In the Indonesian context, law enforcement against insider trading still faces a clear deficit. To date, insider trading cases successfully proven and resulting in significant sanctions in Indonesia can still be counted on one hand. This is inversely proportional to the complexity of capital market transactions that continue to grow. Most OJK enforcement thus far has resulted in light administrative sanctions or settlements outside formal processes, without building strong jurisprudential precedents. This is not merely a matter of political will, but a reflection of the following three structural deficits. First, the strengthening of OJK’s investigative capacity, which includes expertise in analyzing large volumes of transaction data, digital forensics, and cross-jurisdictional cooperation through mechanisms such as the IOSCO Multilateral MoU ratified by Indonesia. Second, normative clarity regarding the standard of proof in administrative processes, including who bears the burden of proof and how circumstantial evidence is evaluated; this lack of clarity not only disadvantages the accused but also weakens OJK’s position when its decisions are challenged in court. Third, the strengthening of whistleblower protection programs with significant incentives, as information about insider trading most often originates from people inside or near the perpetrator’s inner circle, and they will not speak without strong guarantees of protection and tangible reward mechanisms.

IX. Closing

Insider trading is not merely a technical violation that only concerns capital market legal specialists. It is a structural threat to the integrity of the capital market as an institution, and thus, to the capital market's ability to perform its vital economic functions: mobilizing capital, distributing risk, and providing efficient price-forming mechanisms for the entire economy.

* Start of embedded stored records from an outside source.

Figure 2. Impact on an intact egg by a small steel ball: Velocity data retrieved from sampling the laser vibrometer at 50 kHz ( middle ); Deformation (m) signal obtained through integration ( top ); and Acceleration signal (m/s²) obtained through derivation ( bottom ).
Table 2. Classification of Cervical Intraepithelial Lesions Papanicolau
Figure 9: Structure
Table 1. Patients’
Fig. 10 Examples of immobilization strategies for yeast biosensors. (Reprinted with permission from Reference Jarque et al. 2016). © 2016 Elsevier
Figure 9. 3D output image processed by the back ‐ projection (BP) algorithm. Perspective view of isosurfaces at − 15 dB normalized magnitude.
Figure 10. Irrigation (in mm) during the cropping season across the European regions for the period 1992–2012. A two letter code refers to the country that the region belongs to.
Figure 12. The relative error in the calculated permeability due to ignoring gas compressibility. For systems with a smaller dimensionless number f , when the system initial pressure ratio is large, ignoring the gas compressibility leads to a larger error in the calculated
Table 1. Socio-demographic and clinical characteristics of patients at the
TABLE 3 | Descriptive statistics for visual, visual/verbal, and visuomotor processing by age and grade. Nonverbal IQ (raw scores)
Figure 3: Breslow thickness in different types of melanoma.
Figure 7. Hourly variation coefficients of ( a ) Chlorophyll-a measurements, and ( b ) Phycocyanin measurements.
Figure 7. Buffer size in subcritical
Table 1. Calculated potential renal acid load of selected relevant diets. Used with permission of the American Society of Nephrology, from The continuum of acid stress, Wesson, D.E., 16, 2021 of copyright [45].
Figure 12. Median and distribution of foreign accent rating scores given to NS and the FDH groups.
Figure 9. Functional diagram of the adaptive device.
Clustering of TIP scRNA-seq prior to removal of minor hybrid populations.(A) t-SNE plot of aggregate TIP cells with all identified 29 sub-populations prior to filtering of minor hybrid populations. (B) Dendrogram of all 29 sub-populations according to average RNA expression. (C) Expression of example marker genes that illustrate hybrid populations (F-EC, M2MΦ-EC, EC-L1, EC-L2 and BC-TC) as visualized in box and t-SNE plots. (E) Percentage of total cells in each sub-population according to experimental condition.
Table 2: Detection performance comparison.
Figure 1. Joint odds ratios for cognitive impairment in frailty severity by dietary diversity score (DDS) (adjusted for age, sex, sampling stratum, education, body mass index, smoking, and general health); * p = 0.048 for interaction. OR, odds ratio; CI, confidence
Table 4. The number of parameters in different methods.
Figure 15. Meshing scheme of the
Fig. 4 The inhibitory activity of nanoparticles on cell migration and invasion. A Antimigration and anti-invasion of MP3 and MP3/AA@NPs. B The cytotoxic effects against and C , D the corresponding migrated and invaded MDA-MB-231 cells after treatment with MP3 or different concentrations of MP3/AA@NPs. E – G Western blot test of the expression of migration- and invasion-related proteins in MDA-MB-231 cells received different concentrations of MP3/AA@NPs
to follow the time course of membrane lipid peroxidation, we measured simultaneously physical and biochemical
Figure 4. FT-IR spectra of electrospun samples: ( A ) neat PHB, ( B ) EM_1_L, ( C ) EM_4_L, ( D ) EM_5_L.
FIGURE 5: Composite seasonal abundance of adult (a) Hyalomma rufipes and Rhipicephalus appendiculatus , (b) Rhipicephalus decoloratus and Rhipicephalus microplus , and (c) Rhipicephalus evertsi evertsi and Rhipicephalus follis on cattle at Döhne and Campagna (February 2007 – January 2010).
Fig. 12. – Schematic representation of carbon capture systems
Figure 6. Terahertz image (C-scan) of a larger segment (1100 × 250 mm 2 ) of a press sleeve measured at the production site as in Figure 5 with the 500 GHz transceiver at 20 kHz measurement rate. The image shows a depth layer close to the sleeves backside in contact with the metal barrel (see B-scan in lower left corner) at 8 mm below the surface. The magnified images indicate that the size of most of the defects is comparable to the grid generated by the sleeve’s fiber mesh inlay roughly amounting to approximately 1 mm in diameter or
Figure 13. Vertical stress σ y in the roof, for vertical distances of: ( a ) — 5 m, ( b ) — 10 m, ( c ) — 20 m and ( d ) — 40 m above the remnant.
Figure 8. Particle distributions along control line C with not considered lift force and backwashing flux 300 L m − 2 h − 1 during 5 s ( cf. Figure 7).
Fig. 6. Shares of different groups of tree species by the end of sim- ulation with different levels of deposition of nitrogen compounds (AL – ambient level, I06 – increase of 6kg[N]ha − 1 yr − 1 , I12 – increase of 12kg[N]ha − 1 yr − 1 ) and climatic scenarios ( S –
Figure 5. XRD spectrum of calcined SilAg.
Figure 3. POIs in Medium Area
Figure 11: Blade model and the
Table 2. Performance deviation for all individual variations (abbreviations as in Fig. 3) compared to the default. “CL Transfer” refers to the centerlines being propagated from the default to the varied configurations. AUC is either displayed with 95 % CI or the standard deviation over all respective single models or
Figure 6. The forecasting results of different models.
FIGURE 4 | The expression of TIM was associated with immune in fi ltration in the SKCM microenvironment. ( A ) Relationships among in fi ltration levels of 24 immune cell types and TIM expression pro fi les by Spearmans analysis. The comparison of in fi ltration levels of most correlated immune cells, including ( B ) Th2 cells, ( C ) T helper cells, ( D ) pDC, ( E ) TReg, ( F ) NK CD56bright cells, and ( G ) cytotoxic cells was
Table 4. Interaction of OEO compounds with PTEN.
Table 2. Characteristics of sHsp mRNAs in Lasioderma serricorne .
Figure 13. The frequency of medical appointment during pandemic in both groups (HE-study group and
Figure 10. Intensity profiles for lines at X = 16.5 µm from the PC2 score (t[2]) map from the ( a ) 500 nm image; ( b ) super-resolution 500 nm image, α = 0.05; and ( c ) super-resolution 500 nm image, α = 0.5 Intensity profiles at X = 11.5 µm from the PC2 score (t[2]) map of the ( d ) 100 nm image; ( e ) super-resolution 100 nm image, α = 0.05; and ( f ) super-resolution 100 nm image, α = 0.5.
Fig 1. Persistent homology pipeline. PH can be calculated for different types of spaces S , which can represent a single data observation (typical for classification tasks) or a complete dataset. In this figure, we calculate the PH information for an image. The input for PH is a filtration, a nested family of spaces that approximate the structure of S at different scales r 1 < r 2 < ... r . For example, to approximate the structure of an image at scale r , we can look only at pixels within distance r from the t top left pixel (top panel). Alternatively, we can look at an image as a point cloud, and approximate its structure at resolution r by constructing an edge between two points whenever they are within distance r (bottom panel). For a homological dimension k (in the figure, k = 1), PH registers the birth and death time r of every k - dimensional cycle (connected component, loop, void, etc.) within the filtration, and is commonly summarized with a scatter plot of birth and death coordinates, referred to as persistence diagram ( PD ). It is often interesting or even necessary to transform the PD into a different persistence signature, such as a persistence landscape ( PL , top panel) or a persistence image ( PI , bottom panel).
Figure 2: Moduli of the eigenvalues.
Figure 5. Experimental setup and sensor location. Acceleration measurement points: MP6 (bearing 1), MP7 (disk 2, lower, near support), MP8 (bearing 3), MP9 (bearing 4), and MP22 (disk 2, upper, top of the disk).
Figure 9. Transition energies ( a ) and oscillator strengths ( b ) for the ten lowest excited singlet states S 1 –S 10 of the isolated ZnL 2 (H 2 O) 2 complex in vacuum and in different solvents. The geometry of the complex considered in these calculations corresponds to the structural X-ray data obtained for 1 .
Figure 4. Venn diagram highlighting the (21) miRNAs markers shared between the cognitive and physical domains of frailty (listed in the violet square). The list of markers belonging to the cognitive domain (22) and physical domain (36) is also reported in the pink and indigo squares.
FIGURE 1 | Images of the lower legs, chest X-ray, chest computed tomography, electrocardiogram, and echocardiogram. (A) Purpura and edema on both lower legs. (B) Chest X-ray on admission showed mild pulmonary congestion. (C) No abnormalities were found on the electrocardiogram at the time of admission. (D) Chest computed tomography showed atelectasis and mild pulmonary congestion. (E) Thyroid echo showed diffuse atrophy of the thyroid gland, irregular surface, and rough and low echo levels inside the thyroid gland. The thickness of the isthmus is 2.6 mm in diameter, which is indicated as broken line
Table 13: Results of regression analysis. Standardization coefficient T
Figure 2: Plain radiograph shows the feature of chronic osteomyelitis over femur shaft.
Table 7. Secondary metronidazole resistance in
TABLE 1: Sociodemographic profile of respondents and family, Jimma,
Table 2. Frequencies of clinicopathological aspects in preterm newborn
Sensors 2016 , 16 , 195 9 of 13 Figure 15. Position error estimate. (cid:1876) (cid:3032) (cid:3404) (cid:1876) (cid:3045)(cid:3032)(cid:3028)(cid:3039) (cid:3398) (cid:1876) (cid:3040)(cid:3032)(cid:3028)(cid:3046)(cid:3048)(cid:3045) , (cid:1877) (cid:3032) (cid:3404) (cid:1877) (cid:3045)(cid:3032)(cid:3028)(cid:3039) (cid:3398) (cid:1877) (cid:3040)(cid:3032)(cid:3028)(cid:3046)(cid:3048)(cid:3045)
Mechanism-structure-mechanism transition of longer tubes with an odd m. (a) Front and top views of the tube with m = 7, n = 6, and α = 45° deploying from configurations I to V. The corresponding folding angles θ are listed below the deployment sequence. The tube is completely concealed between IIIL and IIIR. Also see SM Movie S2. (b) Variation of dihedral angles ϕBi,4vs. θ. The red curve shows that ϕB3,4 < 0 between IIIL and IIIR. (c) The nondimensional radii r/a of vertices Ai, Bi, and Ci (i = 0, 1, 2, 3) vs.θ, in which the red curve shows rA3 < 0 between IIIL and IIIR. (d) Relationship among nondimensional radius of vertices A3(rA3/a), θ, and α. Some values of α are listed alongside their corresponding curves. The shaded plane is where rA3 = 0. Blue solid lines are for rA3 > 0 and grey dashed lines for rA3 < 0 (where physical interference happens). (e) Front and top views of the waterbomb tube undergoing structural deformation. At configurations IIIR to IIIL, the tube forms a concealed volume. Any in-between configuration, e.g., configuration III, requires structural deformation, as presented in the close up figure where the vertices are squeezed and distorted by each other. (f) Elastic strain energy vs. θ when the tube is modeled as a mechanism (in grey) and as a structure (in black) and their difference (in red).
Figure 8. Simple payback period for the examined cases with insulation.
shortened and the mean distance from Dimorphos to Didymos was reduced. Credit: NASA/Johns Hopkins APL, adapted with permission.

The regulatory framework prohibiting insider trading exists and has evolved. However, the greatest challenge lies not in the formulation of norms, but in their proof, in the consistency of their enforcement, and in the courage to enforce them without discrimination. At the same time, the urgency of enforcement can never serve as a justification for disregarding fundamental legal principles. Non-retroactivity, the right to a fair process, and the prohibition of double punishment are not obstacles to effective enforcement; they are the boundaries that distinguish law enforcement from arbitrariness in the name of the law.

The necessary reform is a balanced one: strengthening the capacity and authority of the regulator while clarifying the standards for protecting the rights of those facing accusations. An enforcement system that ignores constitutional boundaries may appear efficient in the short term, but it will ultimately erode its own legitimacy. A fair and high-integrity capital market requires both, not just one of them.